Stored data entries

....

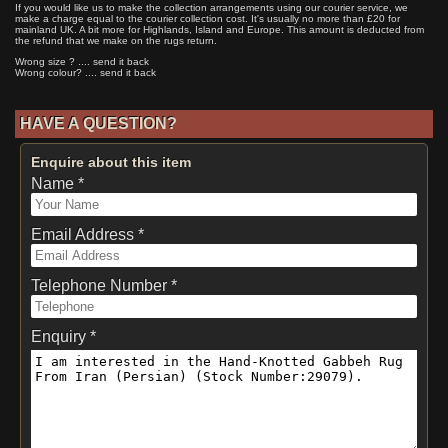
If you would like us to make the collection arrangements using our courier service, we
make a charge equal to the courier collection cost. It's usually no more than £20 for
mainland UK. A bit more for Highlands, Island and Europe. This amount is deducted from
the refund that we make on the rugs return.
Wrong size ? .... send it back
Wrong colour? .... send it back
HAVE A QUESTION?
Enquire about this item
Name *
Email Address *
Telephone Number *
Enquiry *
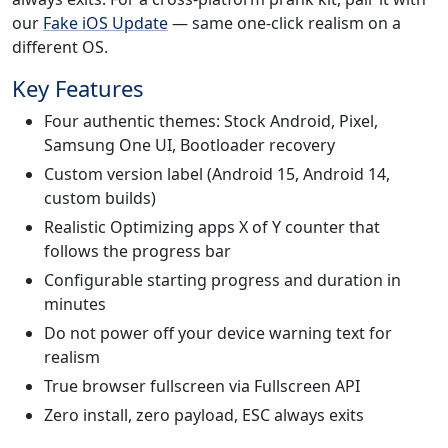
our
Fake iOS Update
— same one-click realism on a
different OS.
Key Features
Four authentic themes: Stock Android, Pixel,
Samsung One UI, Bootloader recovery
Custom version label (Android 15, Android 14,
custom builds)
Realistic Optimizing apps X of Y counter that
follows the progress bar
Configurable starting progress and duration in
minutes
Do not power off your device warning text for
realism
True browser fullscreen via Fullscreen API
Zero install, zero payload, ESC always exits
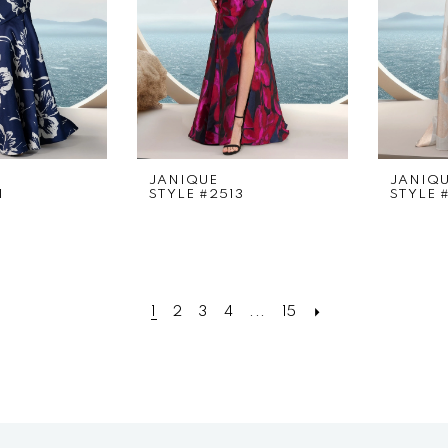
JANIQUE
JANIQ
1
STYLE #2513
STYLE 
1
2
3
4
...
15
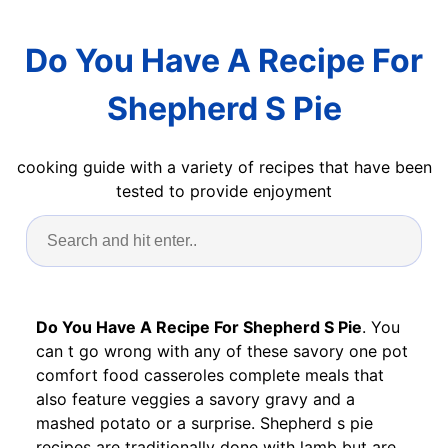
Do You Have A Recipe For
Shepherd S Pie
cooking guide with a variety of recipes that have been
tested to provide enjoyment
Do You Have A Recipe For Shepherd S Pie
. You
can t go wrong with any of these savory one pot
comfort food casseroles complete meals that
also feature veggies a savory gravy and a
mashed potato or a surprise. Shepherd s pie
recipes are traditionally done with lamb but are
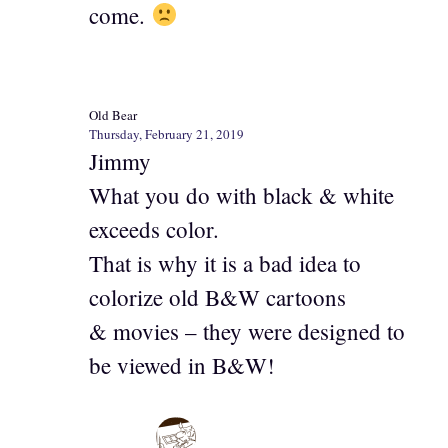
come.
Old Bear
Thursday, February 21, 2019
Jimmy
What you do with black & white
exceeds color.
That is why it is a bad idea to
colorize old B&W cartoons
& movies – they were designed to
be viewed in B&W!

....

— WORK REQUEST —
Wherever the word "Shepherd" appears in a line of the data, copy that line.

— EXERCISE OUTPUT —
Shepherd S Pie
Do You Have A Recipe For Shepherd S Pie
mashed potato or a surprise. Shepherd s pie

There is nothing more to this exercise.